Exercise goal: Every word in the data below belongs in your copy, exactly as given; the pictures do not.

Raw data:
= = = = =

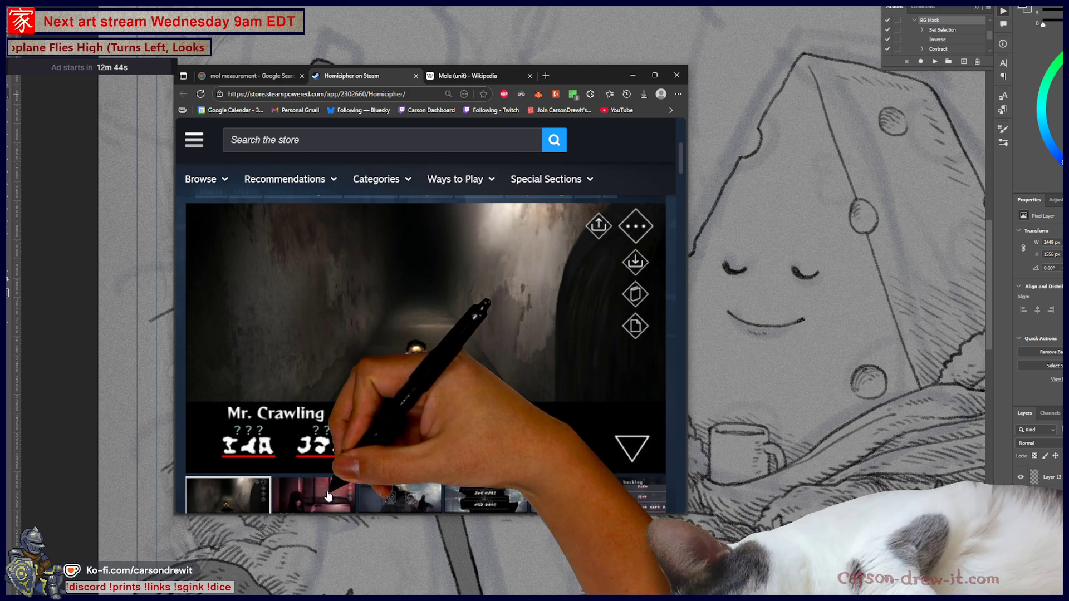
{"action": "left_click", "coordinate": [326, 494]}
{"action": "left_click", "coordinate": [398, 496]}
{"action": "left_click", "coordinate": [484, 495]}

= = = = =

Answer to this problem:
{"action": "left_click", "coordinate": [326, 494]}
{"action": "left_click", "coordinate": [398, 496]}
{"action": "left_click", "coordinate": [484, 495]}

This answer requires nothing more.